### Data supplied
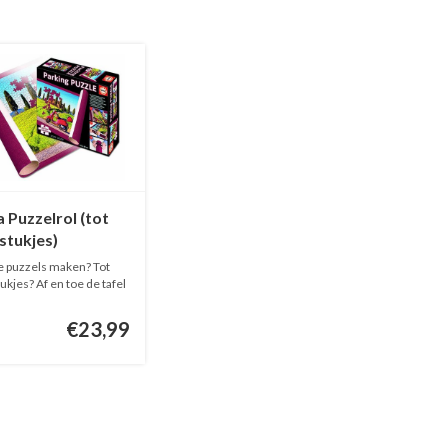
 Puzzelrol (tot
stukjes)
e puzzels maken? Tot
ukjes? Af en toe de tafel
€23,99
...
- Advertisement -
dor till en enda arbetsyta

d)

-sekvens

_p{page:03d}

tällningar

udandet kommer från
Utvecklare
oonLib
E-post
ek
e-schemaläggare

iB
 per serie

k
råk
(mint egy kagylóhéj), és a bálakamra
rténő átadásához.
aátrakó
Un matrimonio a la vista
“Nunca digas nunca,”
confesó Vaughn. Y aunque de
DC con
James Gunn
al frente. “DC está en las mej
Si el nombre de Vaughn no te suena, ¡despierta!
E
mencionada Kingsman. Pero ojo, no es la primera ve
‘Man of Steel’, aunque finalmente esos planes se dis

### What the exercise asks
Copy out, character for character, the lines of the listing between the line holding "udandet kommer från" and the line holding "planes se dis", inclusive.

### Problem solution
udandet kommer från
Utvecklare
oonLib
E-post
ek
e-schemaläggare

iB
 per serie

k
råk
(mint egy kagylóhéj), és a bálakamra
rténő átadásához.
aátrakó
Un matrimonio a la vista
“Nunca digas nunca,”
confesó Vaughn. Y aunque de
DC con
James Gunn
al frente. “DC está en las mej
Si el nombre de Vaughn no te suena, ¡despierta!
E
mencionada Kingsman. Pero ojo, no es la primera ve
‘Man of Steel’, aunque finalmente esos planes se dis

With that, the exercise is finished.